While cities occupy only 2% of the planet’s landmass, they consume over 65% of the world’s energy and account for more than 70% of global man-made CO2 emissions. Currently 75% of European citizens live in cities and this percentage is expected to rise to 80% by 2050. Therefore, cities[[ For the purposes of this topic “cities” should be intended as either city district (neighbourhood or zone of special interest of a city administered or governed by some type of “district council”), a city represented by a government unit (e.g. municipality) or an urban area (conglomeration or a functional area composed of many neighbouring cities or government units, represented by the respective government units).]] must play a crucial role in helping Europe reach the targets of the Green Deal. The Commission will support their systemic transformation towards climate neutrality leveraging, in particular, technological, non-technological and social innovation and new AI-based solutions.

The challenge resides with achieving significant progress towards climate neutrality at a large (European) scale by fostering climate-neutrality and social innovation in cities. This means capitalising on existing research and innovation, valorising available knowledge in Europe, and using Green Deal-targeted social, financial, and technological innovation to co-create, test, and deploy systemic, integrated solutions, technologies, and incentive schemes with cities to tackle the largest sources of pollution in urban and metropolitan areas. It also implies designing incentives promoting investments such as green infrastructure into cities committed to climate neutrality and the Green Deal objectives. This will help test innovative solutions, technologies, and incentives to reach the scale that will make them attractive for industry economically, for citizens in terms of affordability, liveability, and inclusiveness, and for local authorities as concern effectiveness, efficiency, and quality of life. Testing these solutions and incentives will require listening to the needs of citizens and engaging cities to act. Framing the above-mentioned elements necessitates taking into account the consequences and long-lasting impacts on cities of the current health and economic crisis, affecting for example mobility, transportation, urban planning, digitisation, provision of services, etc.

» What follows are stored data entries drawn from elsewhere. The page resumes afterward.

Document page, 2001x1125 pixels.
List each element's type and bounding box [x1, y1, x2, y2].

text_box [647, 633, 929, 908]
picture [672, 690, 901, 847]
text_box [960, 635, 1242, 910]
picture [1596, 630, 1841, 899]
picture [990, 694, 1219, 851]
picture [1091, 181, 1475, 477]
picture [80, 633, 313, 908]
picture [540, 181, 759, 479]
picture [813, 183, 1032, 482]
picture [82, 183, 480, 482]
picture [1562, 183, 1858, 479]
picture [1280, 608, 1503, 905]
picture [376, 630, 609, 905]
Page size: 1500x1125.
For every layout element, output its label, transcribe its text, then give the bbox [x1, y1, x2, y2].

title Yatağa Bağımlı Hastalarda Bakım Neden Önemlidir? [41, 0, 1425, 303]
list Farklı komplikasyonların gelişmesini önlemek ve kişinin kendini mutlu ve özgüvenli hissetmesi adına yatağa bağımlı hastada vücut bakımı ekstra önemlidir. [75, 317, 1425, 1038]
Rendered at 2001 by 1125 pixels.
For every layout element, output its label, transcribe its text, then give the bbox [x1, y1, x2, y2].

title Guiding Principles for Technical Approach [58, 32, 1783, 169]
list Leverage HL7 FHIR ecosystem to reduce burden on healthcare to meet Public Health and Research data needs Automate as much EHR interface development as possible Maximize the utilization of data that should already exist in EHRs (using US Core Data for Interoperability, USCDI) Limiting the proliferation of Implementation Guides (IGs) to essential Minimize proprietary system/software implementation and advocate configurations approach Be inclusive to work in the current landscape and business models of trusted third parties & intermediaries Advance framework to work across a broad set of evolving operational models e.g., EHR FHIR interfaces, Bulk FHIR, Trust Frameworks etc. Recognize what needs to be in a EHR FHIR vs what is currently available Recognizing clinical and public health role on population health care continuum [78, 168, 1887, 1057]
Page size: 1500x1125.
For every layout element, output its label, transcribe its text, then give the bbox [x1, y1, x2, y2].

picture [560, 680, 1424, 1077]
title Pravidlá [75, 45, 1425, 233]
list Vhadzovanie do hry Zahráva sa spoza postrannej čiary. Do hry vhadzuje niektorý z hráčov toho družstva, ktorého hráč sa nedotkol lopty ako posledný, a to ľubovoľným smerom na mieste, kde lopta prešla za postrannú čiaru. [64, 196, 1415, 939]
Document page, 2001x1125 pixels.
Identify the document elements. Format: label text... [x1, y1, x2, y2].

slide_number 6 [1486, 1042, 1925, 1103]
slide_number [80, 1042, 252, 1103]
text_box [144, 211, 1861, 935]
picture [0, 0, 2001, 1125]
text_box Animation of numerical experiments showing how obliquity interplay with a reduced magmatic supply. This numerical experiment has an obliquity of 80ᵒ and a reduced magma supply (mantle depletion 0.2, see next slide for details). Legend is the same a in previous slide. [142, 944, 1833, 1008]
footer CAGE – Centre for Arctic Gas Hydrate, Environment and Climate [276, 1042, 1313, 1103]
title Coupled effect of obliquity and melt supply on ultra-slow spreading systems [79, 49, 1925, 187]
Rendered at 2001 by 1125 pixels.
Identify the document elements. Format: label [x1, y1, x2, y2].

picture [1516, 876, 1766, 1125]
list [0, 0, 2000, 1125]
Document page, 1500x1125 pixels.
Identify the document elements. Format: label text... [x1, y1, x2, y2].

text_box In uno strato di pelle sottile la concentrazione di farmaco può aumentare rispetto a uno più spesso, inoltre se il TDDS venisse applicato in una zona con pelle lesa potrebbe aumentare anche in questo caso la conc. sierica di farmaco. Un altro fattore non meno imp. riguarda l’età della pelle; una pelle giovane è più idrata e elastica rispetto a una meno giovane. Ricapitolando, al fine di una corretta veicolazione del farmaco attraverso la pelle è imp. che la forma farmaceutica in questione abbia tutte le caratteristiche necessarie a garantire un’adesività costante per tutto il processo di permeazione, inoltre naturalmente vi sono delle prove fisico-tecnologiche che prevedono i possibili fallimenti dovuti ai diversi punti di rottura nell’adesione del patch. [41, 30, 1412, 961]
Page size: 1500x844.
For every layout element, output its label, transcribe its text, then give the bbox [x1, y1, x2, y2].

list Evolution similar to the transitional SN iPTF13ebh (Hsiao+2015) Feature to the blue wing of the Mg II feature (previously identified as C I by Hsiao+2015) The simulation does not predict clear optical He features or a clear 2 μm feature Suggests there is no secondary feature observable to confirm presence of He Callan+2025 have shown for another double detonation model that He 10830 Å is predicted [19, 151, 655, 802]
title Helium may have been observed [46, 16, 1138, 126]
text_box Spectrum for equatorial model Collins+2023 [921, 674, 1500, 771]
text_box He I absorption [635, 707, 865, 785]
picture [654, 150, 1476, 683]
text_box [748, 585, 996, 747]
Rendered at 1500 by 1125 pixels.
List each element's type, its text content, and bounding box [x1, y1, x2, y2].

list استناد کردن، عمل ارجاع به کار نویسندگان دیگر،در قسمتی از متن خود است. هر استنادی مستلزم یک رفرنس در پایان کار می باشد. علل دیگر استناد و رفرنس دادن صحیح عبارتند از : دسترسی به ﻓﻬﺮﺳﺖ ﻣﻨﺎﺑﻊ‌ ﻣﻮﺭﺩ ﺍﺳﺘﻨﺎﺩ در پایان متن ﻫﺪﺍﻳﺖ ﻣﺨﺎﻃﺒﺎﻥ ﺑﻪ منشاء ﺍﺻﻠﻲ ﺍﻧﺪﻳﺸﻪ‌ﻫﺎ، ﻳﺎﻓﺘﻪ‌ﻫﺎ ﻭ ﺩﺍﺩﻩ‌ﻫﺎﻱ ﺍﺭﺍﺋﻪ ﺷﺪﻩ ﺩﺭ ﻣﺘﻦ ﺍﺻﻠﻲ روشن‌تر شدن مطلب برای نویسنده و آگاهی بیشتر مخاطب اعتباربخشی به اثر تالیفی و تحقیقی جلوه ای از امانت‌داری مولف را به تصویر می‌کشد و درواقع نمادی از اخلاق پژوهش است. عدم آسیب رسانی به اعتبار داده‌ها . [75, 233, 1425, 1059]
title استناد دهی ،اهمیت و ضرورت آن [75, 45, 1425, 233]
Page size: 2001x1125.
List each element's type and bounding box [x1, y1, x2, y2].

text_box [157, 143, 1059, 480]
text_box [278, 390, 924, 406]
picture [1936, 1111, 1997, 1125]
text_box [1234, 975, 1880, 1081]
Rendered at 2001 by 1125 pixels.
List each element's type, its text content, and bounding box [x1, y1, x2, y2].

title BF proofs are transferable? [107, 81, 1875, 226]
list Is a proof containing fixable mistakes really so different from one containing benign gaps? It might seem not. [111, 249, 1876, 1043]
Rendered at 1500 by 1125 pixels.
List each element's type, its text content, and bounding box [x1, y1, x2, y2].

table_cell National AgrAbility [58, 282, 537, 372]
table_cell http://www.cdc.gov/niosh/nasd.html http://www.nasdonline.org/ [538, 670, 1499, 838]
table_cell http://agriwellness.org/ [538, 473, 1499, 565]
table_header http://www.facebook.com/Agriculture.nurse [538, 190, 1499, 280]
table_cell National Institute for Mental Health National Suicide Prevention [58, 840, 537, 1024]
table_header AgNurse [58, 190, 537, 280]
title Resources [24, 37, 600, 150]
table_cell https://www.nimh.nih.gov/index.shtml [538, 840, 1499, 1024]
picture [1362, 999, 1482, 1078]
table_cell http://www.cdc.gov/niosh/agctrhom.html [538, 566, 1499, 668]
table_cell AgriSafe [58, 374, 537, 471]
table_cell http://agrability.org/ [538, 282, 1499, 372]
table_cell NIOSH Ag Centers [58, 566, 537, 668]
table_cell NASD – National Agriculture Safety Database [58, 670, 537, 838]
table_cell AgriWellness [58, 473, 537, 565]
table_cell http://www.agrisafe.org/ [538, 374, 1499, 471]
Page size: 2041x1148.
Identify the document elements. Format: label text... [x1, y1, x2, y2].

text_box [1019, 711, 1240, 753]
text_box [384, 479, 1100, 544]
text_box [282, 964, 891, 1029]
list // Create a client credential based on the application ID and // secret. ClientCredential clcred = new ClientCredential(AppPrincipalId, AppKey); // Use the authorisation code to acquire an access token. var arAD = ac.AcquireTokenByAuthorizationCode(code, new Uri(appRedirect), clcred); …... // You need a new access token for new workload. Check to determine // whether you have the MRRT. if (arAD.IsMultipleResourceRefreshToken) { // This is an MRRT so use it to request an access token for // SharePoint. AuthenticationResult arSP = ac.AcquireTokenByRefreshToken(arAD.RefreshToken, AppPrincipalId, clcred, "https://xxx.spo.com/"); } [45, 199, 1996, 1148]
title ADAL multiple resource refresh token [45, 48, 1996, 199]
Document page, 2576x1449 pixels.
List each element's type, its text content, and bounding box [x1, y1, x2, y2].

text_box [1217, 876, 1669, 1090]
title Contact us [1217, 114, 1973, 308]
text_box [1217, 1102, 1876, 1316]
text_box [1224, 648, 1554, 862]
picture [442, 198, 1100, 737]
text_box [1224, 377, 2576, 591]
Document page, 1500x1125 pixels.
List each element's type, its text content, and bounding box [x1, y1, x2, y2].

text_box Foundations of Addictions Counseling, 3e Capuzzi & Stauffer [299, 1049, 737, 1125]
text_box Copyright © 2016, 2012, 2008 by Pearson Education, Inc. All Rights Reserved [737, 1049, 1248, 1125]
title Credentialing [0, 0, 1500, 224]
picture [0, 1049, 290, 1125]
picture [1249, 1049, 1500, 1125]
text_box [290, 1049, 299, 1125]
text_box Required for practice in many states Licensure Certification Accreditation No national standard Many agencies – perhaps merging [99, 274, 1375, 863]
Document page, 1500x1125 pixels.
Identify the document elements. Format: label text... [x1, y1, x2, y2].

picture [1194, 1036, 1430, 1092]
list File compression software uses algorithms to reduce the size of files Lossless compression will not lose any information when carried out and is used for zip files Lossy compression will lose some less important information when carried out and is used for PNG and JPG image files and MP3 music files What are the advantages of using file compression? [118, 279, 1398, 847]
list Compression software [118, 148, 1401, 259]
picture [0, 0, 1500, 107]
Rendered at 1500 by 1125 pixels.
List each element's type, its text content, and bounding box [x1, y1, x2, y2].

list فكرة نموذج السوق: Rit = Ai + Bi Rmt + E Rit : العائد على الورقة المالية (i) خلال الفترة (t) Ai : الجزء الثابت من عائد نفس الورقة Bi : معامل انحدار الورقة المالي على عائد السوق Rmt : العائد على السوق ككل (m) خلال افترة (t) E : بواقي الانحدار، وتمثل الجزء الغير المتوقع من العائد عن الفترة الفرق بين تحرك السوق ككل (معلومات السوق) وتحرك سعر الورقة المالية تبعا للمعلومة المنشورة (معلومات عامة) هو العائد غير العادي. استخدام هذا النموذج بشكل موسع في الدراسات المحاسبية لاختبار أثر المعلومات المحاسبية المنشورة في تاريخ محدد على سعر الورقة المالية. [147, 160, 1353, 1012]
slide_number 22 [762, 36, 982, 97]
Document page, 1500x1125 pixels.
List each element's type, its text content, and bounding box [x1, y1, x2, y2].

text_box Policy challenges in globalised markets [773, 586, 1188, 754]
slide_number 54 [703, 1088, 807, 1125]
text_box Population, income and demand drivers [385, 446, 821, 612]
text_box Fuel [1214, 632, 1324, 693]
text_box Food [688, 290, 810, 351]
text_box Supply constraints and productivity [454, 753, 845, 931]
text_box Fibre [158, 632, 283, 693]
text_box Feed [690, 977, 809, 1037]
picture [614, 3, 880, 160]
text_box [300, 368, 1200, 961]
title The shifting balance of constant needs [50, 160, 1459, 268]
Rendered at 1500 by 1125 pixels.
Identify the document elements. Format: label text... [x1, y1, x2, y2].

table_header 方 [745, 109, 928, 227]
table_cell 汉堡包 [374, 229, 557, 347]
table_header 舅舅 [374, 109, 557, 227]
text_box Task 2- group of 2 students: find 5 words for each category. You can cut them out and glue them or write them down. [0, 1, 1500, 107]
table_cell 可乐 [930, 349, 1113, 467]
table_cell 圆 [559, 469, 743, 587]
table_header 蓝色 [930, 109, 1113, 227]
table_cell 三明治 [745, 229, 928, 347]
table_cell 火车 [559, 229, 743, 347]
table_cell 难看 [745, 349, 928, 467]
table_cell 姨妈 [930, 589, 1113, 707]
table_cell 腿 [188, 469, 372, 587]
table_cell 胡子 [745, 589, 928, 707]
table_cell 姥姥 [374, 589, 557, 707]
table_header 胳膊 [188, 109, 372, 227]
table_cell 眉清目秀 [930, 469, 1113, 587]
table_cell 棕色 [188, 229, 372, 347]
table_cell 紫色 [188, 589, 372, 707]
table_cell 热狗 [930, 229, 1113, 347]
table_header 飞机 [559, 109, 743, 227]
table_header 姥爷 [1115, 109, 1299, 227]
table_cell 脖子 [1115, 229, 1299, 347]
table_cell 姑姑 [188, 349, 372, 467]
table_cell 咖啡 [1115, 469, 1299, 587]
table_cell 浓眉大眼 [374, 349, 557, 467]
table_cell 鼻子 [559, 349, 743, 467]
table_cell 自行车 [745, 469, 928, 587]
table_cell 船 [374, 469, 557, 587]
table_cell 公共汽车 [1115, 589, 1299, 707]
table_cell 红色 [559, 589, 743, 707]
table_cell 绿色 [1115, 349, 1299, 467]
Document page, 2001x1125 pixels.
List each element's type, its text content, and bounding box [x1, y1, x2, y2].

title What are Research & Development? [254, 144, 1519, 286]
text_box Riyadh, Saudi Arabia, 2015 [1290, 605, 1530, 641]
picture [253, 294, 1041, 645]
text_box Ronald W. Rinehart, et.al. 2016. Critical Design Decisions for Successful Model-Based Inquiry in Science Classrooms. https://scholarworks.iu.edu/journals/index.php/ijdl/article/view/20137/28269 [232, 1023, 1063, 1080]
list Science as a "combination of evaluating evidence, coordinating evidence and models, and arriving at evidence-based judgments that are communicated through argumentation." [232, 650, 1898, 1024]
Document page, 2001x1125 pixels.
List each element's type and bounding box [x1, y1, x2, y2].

It requires triggering and supporting lasting changes in social, business, and administrative practices and in individual behaviours with clear impacts on the reduction of greenhouse gas emissions, air pollution and other co-benefits that citizens, businesses and public authorities find desirable.

  • Contribution to achieving climate neutrality by 2030 in the participating leading cities and districts due to the development and deployment of a comprehensive methodology, including selecting criteria, and model covering cross-sectoral governance, citizens participations, social innovation and social entrepreneurship impact, financing and policy approaches, and an urban digital platform;
  • Systemic transformation of cities towards climate neutrality, via support from a European level structure;
  • Crossing of social tipping points and implementation of the Green Deal, through social innovation that empowers cities and local communities;
  • Leading the transition to climate neutrality by mobilising the demand (citizens’ needs) and showcasing testing of innovative solutions drawing from European R&I through a socially inclusive mechanism;
  • European cities moving towards climate neutrality by 2030 through measures that demonstrate visible substantial reduction of greenhouse gas emissions and air pollution as part of an agreed pathway to climate neutrality by 2050 or earlier;
  • Improved share of sustainable and active transport modes. Reduced negative externalities of urban and peri-urban transportation: congestion, pollution and road collisions. Enhanced multimodality and facilitated use of sustainable and clean modes of transport.